[[ Exercise materials, beginning ]]

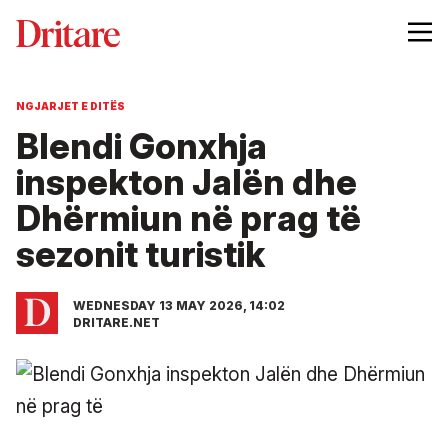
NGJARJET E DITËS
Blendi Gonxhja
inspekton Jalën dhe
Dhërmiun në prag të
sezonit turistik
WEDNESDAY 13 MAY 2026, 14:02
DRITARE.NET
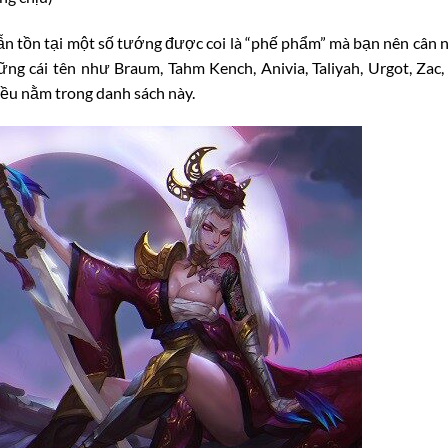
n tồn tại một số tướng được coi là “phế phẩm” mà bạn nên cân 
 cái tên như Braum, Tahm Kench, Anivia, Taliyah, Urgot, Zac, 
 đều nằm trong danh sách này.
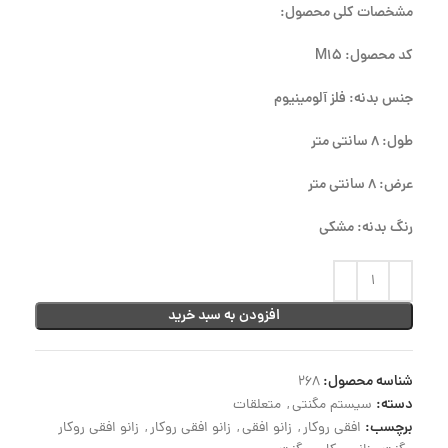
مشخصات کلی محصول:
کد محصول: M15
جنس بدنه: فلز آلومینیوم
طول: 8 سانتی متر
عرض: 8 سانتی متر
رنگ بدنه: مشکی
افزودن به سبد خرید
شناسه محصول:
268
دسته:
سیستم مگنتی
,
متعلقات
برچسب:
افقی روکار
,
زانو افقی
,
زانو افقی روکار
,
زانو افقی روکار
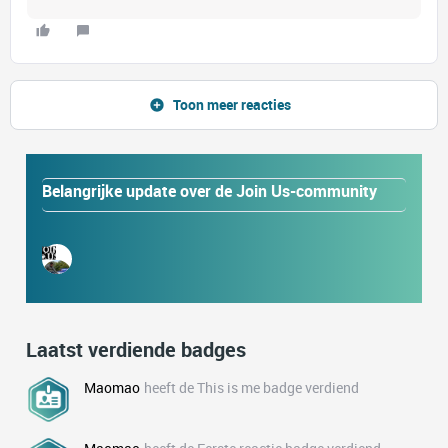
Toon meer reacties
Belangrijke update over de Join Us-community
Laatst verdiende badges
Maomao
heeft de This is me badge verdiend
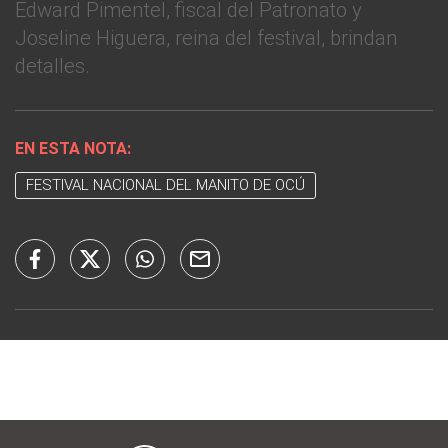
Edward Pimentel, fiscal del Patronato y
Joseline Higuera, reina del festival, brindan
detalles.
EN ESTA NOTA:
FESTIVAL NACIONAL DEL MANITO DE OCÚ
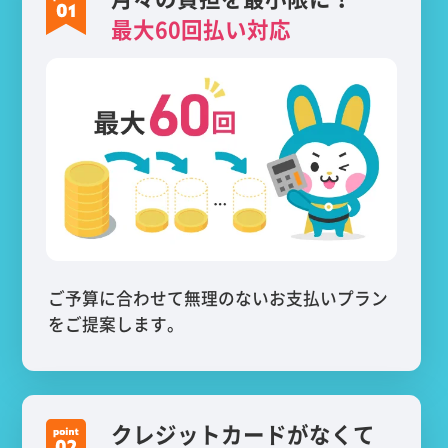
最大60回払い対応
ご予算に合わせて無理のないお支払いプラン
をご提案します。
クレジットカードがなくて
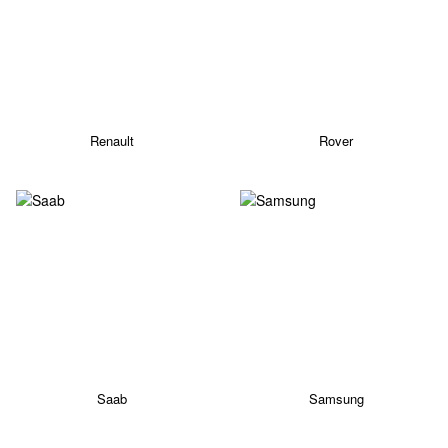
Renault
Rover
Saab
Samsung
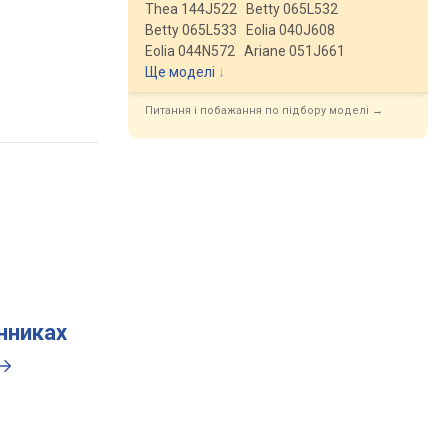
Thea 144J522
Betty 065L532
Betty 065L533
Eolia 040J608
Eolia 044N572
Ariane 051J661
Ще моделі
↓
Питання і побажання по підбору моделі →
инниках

[[ Exercise materials, end ]]
[[ Exercise materials, beginning ]]

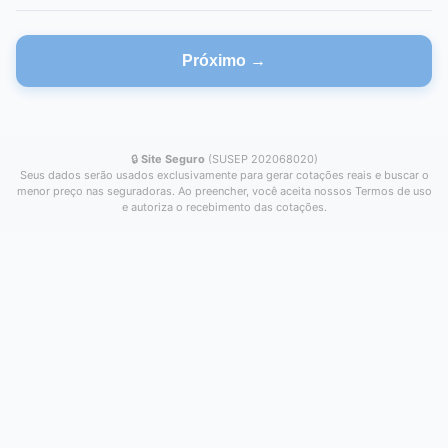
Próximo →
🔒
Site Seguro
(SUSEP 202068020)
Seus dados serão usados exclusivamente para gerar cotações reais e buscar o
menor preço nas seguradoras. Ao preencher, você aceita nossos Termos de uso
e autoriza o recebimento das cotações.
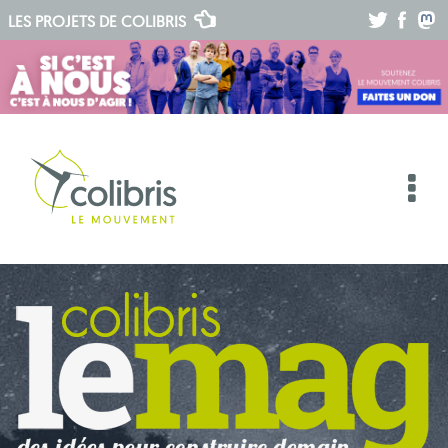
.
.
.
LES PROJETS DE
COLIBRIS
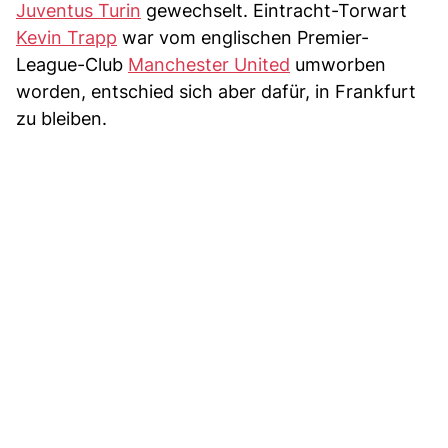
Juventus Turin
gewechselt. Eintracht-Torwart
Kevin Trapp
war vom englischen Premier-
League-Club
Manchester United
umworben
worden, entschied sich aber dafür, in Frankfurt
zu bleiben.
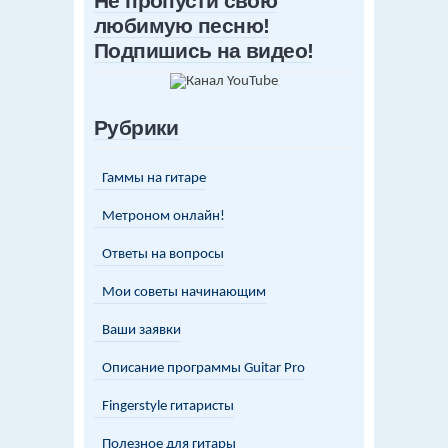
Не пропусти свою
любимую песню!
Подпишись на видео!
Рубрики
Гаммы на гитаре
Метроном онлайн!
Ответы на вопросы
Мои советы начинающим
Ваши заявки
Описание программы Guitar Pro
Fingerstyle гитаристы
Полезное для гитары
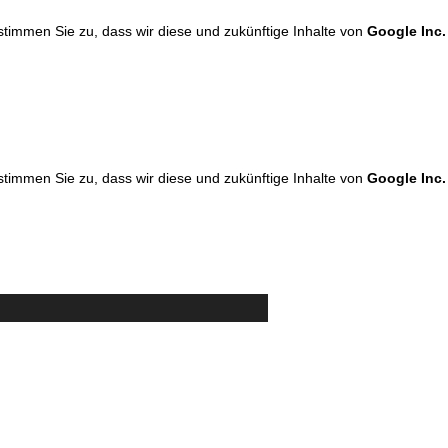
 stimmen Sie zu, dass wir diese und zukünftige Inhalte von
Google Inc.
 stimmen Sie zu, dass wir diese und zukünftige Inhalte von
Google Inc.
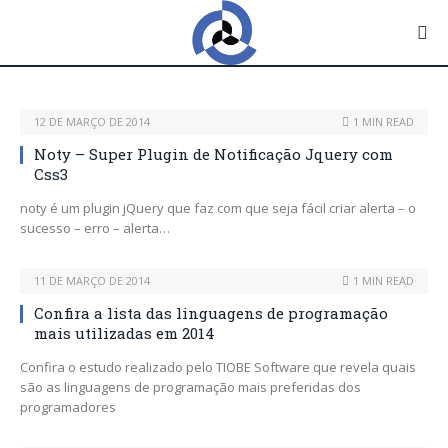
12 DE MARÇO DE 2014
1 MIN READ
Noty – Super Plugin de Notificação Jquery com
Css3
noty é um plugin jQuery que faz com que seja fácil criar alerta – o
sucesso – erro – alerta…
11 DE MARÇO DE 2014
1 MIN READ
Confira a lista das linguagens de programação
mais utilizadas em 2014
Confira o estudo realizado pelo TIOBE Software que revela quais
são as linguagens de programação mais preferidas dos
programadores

[[ Exercise materials, end ]]

- _What you are asked to do_:
Output as a numbered list every line from the line containing "Не пропусти свою" up to and including the line containing "Полезное для гитары", leaving out any blank lines.

- _Output_:
1. Не пропусти свою
2. любимую песню!
3. Подпишись на видео!
4. Рубрики
5. Гаммы на гитаре
6. Метроном онлайн!
7. Ответы на вопросы
8. Мои советы начинающим
9. Ваши заявки
10. Описание программы Guitar Pro
11. Fingerstyle гитаристы
12. Полезное для гитары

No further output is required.